Julie Hoffmann can't find enough workers for her business.

Hoffmann, the owner of East River Nursery in Huron, looked for solutions to her growing workforce problem from U.S. Rep Kristi Noem on Thursday as she stopped by Huron for her Tax Cuts and Jobs Tour. The Republican's visit was part of a statewide tour to discuss the impact a tax overhaul will have on businesses, paychecks and families.

Noem, who said many believe the recent tax reform bill ignores "everyday people," decided to take to the road and answer questions herself. In her Huron stop, the focus was small business, drawing in at least 10 local business owners.

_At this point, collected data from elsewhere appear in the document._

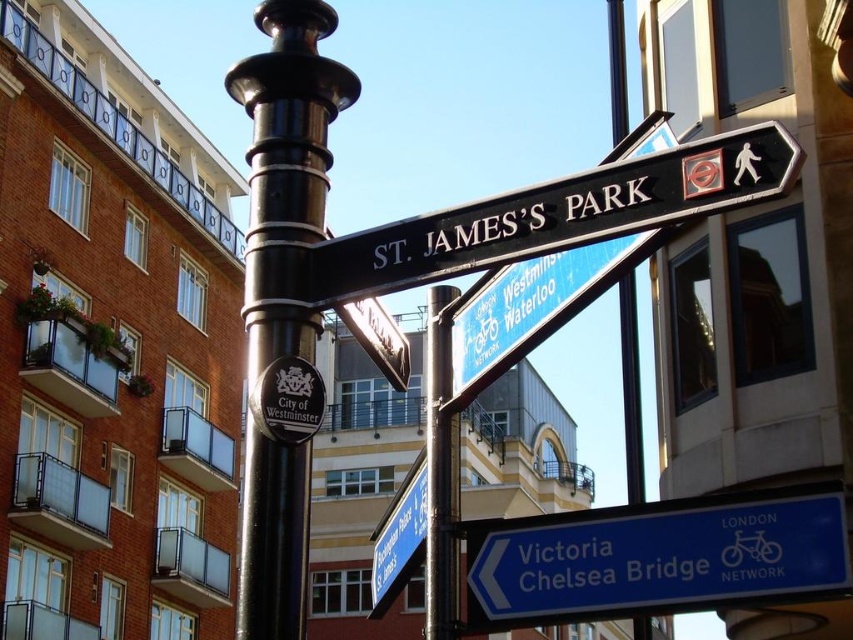
Can you confirm if black metal pole at center is positioned to the right of blue plastic street sign at lower center?

Yes, black metal pole at center is to the right of blue plastic street sign at lower center.

Between point (428, 460) and point (390, 602), which one is positioned behind?

Point (390, 602)

Describe the element at coordinates (440, 472) in the screenshot. I see `black metal pole at center` at that location.

The image size is (853, 640). Find the location of `black metal pole at center`. black metal pole at center is located at coordinates (440, 472).

Between point (521, 216) and point (412, 566), which one is positioned in front?

Point (521, 216)

What do you see at coordinates (558, 214) in the screenshot?
I see `black polished wood sign at upper center` at bounding box center [558, 214].

At what (x,y) coordinates should I click in order to perform the action: click on black polished wood sign at upper center. Please return your answer as a coordinate pair (x, y). Looking at the image, I should click on (558, 214).

Which is more to the right, blue plastic sign at lower right or black metal pole at center?

Positioned to the right is blue plastic sign at lower right.

This screenshot has width=853, height=640. What do you see at coordinates (656, 557) in the screenshot? I see `blue plastic sign at lower right` at bounding box center [656, 557].

You are a GUI agent. You are given a task and a screenshot of the screen. Output one action in this format:
    pyautogui.click(x=<x>, y=<y>)
    Task: Click on the blue plastic sign at lower right
    The height and width of the screenshot is (640, 853).
    Given the screenshot: What is the action you would take?
    pyautogui.click(x=656, y=557)

Where is `blue plastic sign at lower right`? Image resolution: width=853 pixels, height=640 pixels. blue plastic sign at lower right is located at coordinates (656, 557).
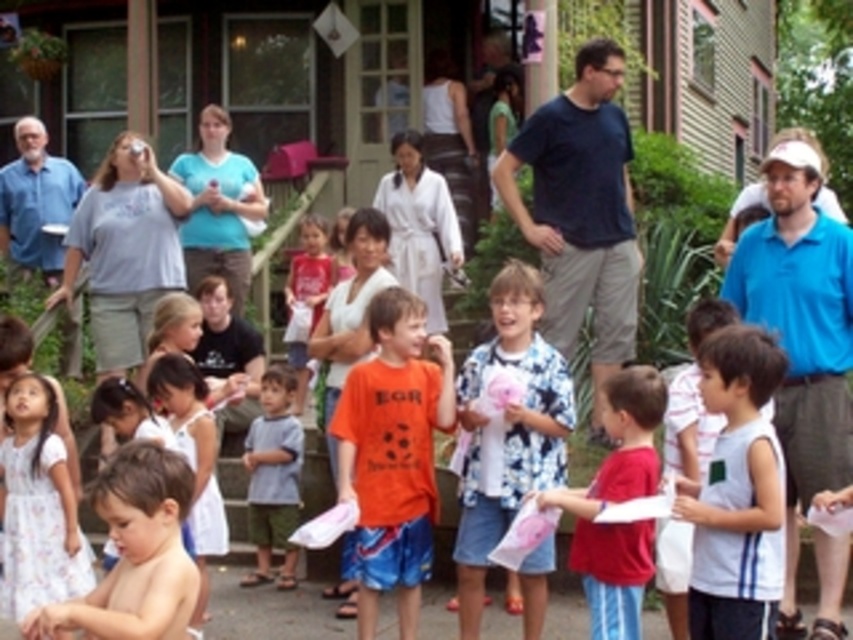
You are a photographer trying to capture a photo of both the white sleeveless shirt at center and the red cotton shirt at center. Since you want to ensure both are fully visible in the frame, which shirt should you focus on to avoid cropping the top of either?

The white sleeveless shirt at center is taller than the red cotton shirt at center, so focusing on the white sleeveless shirt at center will ensure both are fully visible without cropping the top of either.

You are standing at the position of point (71, 554) and want to throw a ball to someone at point (566, 342). Considering the spatial relationship between these two points, will the ball need to travel forward or backward from your current position?

The ball will need to travel forward from your current position at point (71, 554) to reach point (566, 342) because point (566, 342) is further to the camera than point (71, 554).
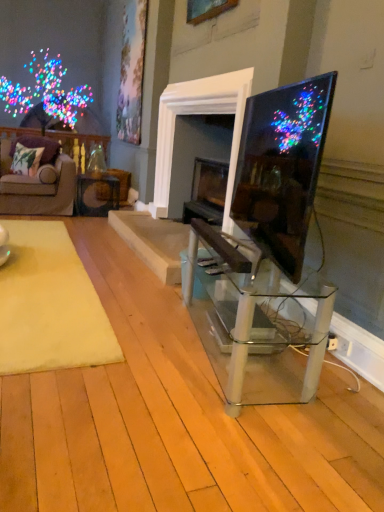
Question: Is yellow plush rug at lower left wider than matte black table at center, acting as the second table starting from the right?

Choices:
 (A) no
 (B) yes

Answer: (B)

Question: Is yellow plush rug at lower left aimed at matte black table at center, placed as the 1th table when sorted from top to bottom?

Choices:
 (A) yes
 (B) no

Answer: (B)

Question: Would you consider yellow plush rug at lower left to be distant from matte black table at center, which is the 2th table from bottom to top?

Choices:
 (A) yes
 (B) no

Answer: (A)

Question: Is yellow plush rug at lower left positioned beyond the bounds of matte black table at center, which is the 2th table from bottom to top?

Choices:
 (A) no
 (B) yes

Answer: (B)

Question: Is yellow plush rug at lower left at the left side of matte black table at center, acting as the second table starting from the right?

Choices:
 (A) yes
 (B) no

Answer: (A)

Question: From a real-world perspective, relative to yellow plush rug at lower left, is green floral fabric pillow at left vertically above or below?

Choices:
 (A) above
 (B) below

Answer: (A)

Question: Is green floral fabric pillow at left taller or shorter than yellow plush rug at lower left?

Choices:
 (A) short
 (B) tall

Answer: (B)

Question: Is green floral fabric pillow at left situated inside yellow plush rug at lower left or outside?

"We have 83,000 jobs in South Dakota directly tied with small businesses ..." Noem said to the crowd. " ... When you give a tax cut to small businesses, that's when you automatically see that economic growth, so I was thrilled with where we ended up."

Highlights to the tax reform bill, which was signed into law just before Christmas, offers a first-ever 20 percent tax deduction that applies to the first $315,000 of joint income earned by small businesses, Noem said. This is the "biggest tax cut that small businesses" have gotten, she added.

Noem continued to say the bill offers a 100 percent business expensing option that will allow businesses to write off purchases in order to invest and continue expanding.

"We focused on growth so if it was actually going to cause businesses to expand, relocate in the country then that was something we wanted to do," said Noem....

Business owners peppered Noem with questions beyond the tax reform bill, including health care — which Noem said was the No. 1 issue she hears about now that the tax bill has passed.

With continuous complaints about rising health care rates, Noem said the tax bill will hopefully keep "a little bit more money" in South Dakotans' pockets, including Hoffmann's.

"It looks like there's going to be some relief for us," Hoffmann said. "Maybe we can afford a better insurance package for our employees."

The next hot button issue was sales tax, and the hit businesses have taken with online shopping. Several small business owners raised concerns with Noem, and they worry about keeping business alive with growing online purchases.

But Noem assured the crowd she has "the bill to fix it." Her bill, Noem said, would create a federal clearinghouse that would collect sales tax. And if a South Dakotan shops in California, the tax would be collected at South Dakota's rate.

And she claims to have President Donald Trump's support, who she said has committed to her that the bill will get passed.

"That would fix a lot of what's wrong in South Dakota," Noem said, talking about the hurdles she has yet to pass with the bill. "These people are paying property taxes, they're hiring folks, they're giving them jobs, and we're undercutting them every time we let somebody buy something online."